Genomescope and Jellyfish
Genomescope is a web-tool used to estimate genome size, heterozygosity, and repeat content from short read sequence data using a kmer-based statistical approach. To read more, or to access, visit Genomescope. To run Genomescope, you will need to apply Jellyfish, a tool used to quickly and efficiently count kmers in DNA. Apply Genomescope and Jellyfish in the following steps:
1) Count kmers using jellyfish
2) Generate histogram using jellyfish
3) Download histogram, and submit it to Genomescope
k-mer - all the possible nucleotide sequences of a certain length, ex.
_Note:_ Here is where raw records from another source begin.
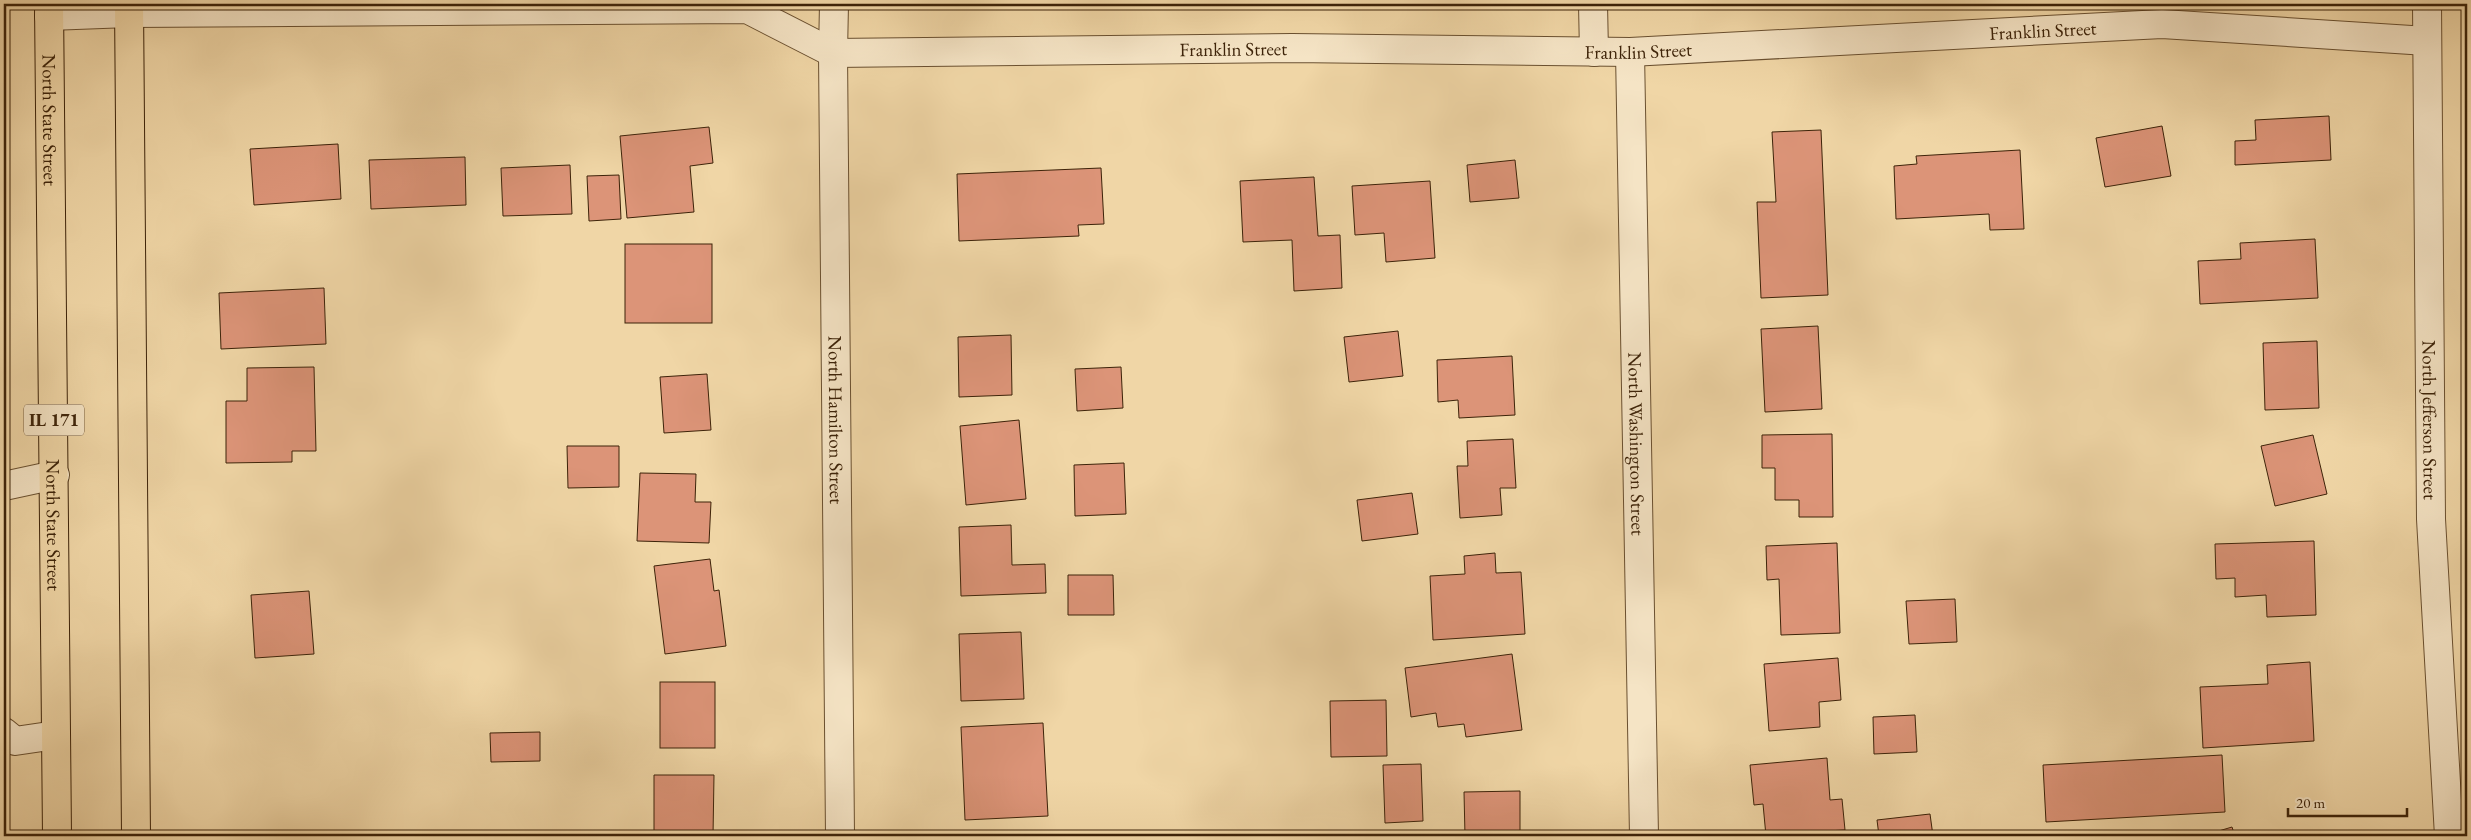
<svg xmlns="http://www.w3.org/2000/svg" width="2471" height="840" font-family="'EB Garamond',serif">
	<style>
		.building { fill: #dc9478; stroke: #3d2309 }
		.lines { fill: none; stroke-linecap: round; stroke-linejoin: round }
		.minor-casing { stroke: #6a5030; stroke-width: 30 }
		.major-casing { stroke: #3d2309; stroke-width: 30 }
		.minor { stroke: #f5e4c5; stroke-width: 28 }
		.major { stroke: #f0d6a6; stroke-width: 28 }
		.labels { text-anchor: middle; stroke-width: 5; stroke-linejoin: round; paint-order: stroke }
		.shield { fill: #f5e4c5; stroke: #745d41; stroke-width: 1 }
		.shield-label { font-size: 18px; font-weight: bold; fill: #3d2309 }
		.street-label { font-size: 19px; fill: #3d2309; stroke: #f5e4c5 }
	</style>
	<rect width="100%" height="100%" fill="#f0d6a6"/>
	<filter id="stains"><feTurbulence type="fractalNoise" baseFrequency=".004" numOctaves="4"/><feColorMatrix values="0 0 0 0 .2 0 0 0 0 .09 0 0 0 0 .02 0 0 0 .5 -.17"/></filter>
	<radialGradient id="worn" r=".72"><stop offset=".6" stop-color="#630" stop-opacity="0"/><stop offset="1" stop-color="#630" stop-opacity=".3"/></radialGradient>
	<g class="building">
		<path d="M2329,116L2331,160L2235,165V141L2256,140L2255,120Z"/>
		<path d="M2162,126L2171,176L2105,187L2096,138Z"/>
		<path d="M709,127L713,163L690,166L694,212L627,218L620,136Z"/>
		<path d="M1821,130L1828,295L1761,298L1757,202H1776L1772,132Z"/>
		<path d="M338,144L341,199L254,205L250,149Z"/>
		<path d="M2020,150L2024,229L1990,230L1989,214L1896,219L1894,166L1917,164L1916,156Z"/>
		<path d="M465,157L466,205L371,209L369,160Z"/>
		<path d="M1515,160L1519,198L1470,202L1467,165Z"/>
		<path d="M570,165L572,214L503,216L501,168Z"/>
		<path d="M1101,168L1104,224L1078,225L1079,236L959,241L957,174Z"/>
		<path d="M619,175L621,219L589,221L587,176Z"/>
		<path d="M1314,177L1318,236L1340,235L1342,288L1294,291L1292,240L1243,242L1240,181Z"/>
		<path d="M1430,181L1435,258L1386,262L1384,233L1355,235L1352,186Z"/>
		<path d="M2315,239L2318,298L2200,304L2198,261L2241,259L2240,243Z"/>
		<rect x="625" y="244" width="87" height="79"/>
		<path d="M324,288L326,344L221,349L219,293Z"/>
		<path d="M1818,326L1822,409L1765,412L1761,329Z"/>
		<path d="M1398,331L1403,376L1349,382L1344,337Z"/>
		<path d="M1011,335L1012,395L959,397L958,337Z"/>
		<path d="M2317,341L2319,408L2265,410L2263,343Z"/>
		<path d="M1512,356L1515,415L1459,418L1458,400L1438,402L1437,360Z"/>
		<path d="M314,367L316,451H292V462L226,463V401H247V368Z"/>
		<path d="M1121,367L1123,408L1077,411L1075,369Z"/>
		<path d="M707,374L711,430L664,433L660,377Z"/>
		<path d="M1019,420L1026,499L966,505L960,426Z"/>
		<path d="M1832,434L1833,517H1799V500H1775V468H1762V435Z"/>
		<path d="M2313,435L2327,494L2275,506L2261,446Z"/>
		<path d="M1513,439L1516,488H1500L1502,515L1460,518L1457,466H1468L1467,441Z"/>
		<path d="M567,446H619V487L568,488Z"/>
		<path d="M1124,463L1126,514L1075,516L1074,465Z"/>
		<path d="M640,473L696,474L695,502H711L709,543L637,541Z"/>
		<path d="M1412,493L1418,534L1362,541L1357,500Z"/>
		<path d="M1011,525L1012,565L1045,564L1046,593L961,596L959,527Z"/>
		<path d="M2314,541L2316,615L2267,617L2266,595L2235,597V578L2216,579L2215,544Z"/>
		<path d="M1837,543L1840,633L1781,635L1779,579L1767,580L1766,546Z"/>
		<path d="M1495,553L1496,573L1521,572L1525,634L1433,640L1430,576L1465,574L1464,556Z"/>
		<path d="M710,559L714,591L719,590L726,646L665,654L654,566Z"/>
		<path d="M1068,575H1113L1114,615H1068Z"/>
		<path d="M309,591L314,654L255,658L251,595Z"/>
		<path d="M1955,599L1957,642L1909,644L1906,601Z"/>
		<path d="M1021,632L1024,699L961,701L959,634Z"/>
		<path d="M1512,654L1522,730L1466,737L1464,724L1438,727L1436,713L1411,717L1405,668Z"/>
		<path d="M1838,658L1841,700L1819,702L1820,727L1769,731L1764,664Z"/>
		<path d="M2310,662L2314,741L2203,748L2200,687L2268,684L2267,665Z"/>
		<rect x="660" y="682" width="55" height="66"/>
		<path d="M1386,700L1387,756L1331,757L1330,701Z"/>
		<path d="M1915,715L1917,752L1874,754L1873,717Z"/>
		<path d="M1043,723L1048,816L965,820L961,727Z"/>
		<path d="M540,732V761L491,762L490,733Z"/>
		<path d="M2222,755L2225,812L2046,822L2043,765Z"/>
		<path d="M1827,758L1830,800L1842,799L1845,830L1826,831L1827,836H1766L1763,804L1754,805L1750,765Z"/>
		<path d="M1421,764L1423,821L1385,823L1383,765Z"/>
		<path d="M654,775H714L713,836H654Z"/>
		<path d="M1520,791V836H1465L1464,792Z"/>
		<path d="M1930,814L1933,836H1879L1877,820Z"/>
		<path d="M2232,827L2235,836H2202Z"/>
		<path d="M551,831H594L595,836H551Z"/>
		<path d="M964,831L1024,832V836H964Z"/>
	</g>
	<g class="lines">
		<defs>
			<g id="minor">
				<path id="s1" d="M834,4L833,53L840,836"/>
				<path d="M1593,4L1594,52"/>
				<path id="s2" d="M2427,4L2431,519L2449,836"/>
				<path id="s3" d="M49,16L129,13L747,9L833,53L1292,48L1630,52L2162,24L2427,41"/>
				<path id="s4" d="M1630,52L1644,836"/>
				<path d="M4,486L55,475"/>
				<path d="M4,732L15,741L56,735"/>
			</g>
			<g id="major">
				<path id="s5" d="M49,4L57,836"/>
				<path d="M129,4L136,836"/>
			</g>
		</defs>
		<use href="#minor" class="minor-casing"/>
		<use href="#major" class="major-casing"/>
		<use href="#minor" class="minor"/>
		<use href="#major" class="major"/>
	</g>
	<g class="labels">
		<rect class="shield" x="24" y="404.5" width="60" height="31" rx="4"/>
		<g class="shield-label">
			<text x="54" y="426">IL 171</text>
		</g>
		<g class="street-label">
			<text dy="7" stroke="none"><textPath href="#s3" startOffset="2005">Franklin Street</textPath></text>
			<text dy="7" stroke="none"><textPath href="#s3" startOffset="1195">Franklin Street</textPath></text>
			<text dy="7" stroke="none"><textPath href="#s3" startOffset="1600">Franklin Street</textPath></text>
			<text dy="7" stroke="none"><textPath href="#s5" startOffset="116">North State Street</textPath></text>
			<text dy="7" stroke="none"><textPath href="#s1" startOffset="416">North Hamilton Street</textPath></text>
			<text dy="7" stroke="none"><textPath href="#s2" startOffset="416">North Jefferson Street</textPath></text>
			<text dy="7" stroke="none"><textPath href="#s4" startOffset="392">North Washington Street</textPath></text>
			<text dy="7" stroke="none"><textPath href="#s5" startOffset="521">North State Street</textPath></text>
		</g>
	</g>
	<rect width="2471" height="840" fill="none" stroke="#f0d6a6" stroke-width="20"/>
	<rect x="5" y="5" width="2461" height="830" fill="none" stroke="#3d2309" stroke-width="2.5"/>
	<rect x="10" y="10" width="2451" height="820" fill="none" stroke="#3d2309"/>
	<path d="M2288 808v8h119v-8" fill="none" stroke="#3d2309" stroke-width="2.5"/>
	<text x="2296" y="808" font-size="15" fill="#3d2309" stroke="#f5e4c5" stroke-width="4" paint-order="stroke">20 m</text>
	<rect width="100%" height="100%" filter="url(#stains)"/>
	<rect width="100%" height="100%" fill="url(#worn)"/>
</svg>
K=2 all the possible kmers are: AA AT AC AG TA TT TC TG CA CT CC CG GA GT GC GG Be sure the Jellyfish module is available and uploaded on your HPC.
First, unzip your files
#applying an * will unzip all .fastq.gz files
gzip -d *.fastq.gz
Then, write and submit a job script with the following code:
echo + `date` job $JOB_NAME started in $QUEUE with jobID=$JOB_ID on $HOSTNAME
#
jellyfish count -C -m 21 -t $NSLOTS -s 800000000 /path/to/fastq/files/*.fastq -o reads.jf
#
echo = `date` job $JOB_NAME done
#
#Explanation
#-m = kmer length
#-s = RAM
#-C = "canonical kmers"
Write and submit a job script with the following code:
echo + `date` job $JOB_NAME started in $QUEUE with jobID=$JOB_ID on $HOSTNAME
#
jellyfish histo -t $NSLOTS reads.jf > reads.histo
#
echo = `date` job $JOB_NAME done
First, download the histogram file using ffsend
ffsend upload reads.histo
Next, upload the histogram file to Genomescope.
Record the url that Genomescope generates for you, so you can easily return to view your results in the future.